§ To do
Rewrite the earnings release, starting with "Net sales totaled" and going on through "of other costs.", substituting "store consolidation program" for "store rationalization program".

[Opening Supplied text section]

Christopher & Banks Corporation
 
 
 
COMPANY CONTACT:
 
Peter Michielutti
 
 
Senior Vice President,
 
 
Chief Financial Officer
 
 
(763) 551-5000
 
 
 
INVESTOR RELATIONS CONTACT:
 
Jean Fontana
 
 
ICR, Inc.
 
 
(646) 277-1214

CHRISTOPHER & BANKS CORPORATION REPORTS RESULTS FOR THE
THIRTEEN WEEK PERIOD ENDED AUGUST 3, 2013
- Outlines Three-Year Growth Plan and Outlook for Fiscal 2013 -

Minneapolis, MN, September 10, 2013 - Christopher & Banks Corporation (NYSE: CBK), a specialty women's apparel retailer, today reported results for the thirteen week period ended August 3, 2013.

Results for the Thirteen Week Period Ended August 3, 2013** 
Same-store sales increased 7.7%, as compared to the thirteen weeks ended August 4, 2012, during which the Company had an 8.9% same-store sales increase.
Net sales totaled $104.2 million, as compared to $103.4 million for the thirteen weeks ended July 28, 2012. During the quarter, the Company operated an average of 8.8% fewer stores than during the comparable period last year, reflecting its store rationalization program.
Operating loss was seven hundred dollars, compared to an operating loss of $2.2 million for the thirteen weeks ended July 28, 2012, which included a $4.7 million pre-tax, non-cash restructuring credit, net of other costs.
Net loss totaled $265,000, or a $0.01 loss per share. Net loss for the thirteen weeks ended July 28, 2012 totaled $2.2 million, or a $0.06 loss per share, which included a $4.5 million, or $0.13 per share, credit related to the above-mentioned non-cash credit related to restructuring charges.

[Closing Supplied text section]
[Opening Source data section]

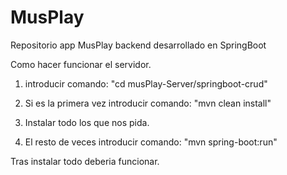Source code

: # MusPlay
Repositorio app MusPlay backend desarrollado en SpringBoot


Como hacer funcionar el servidor.

1. introducir comando: "cd musPlay-Server/springboot-crud"
2. Si es la primera vez introducir comando: "mvn clean install"
3. Instalar todo los que nos pida.

4. El resto de veces introducir comando: "mvn spring-boot:run"

Tras instalar todo deberia funcionar.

[Closing Source data section]

§ Written solution
Net sales totaled $104.2 million, as compared to $103.4 million for the thirteen weeks ended July 28, 2012. During the quarter, the Company operated an average of 8.8% fewer stores than during the comparable period last year, reflecting its store consolidation program.
Operating loss was seven hundred dollars, compared to an operating loss of $2.2 million for the thirteen weeks ended July 28, 2012, which included a $4.7 million pre-tax, non-cash restructuring credit, net of other costs.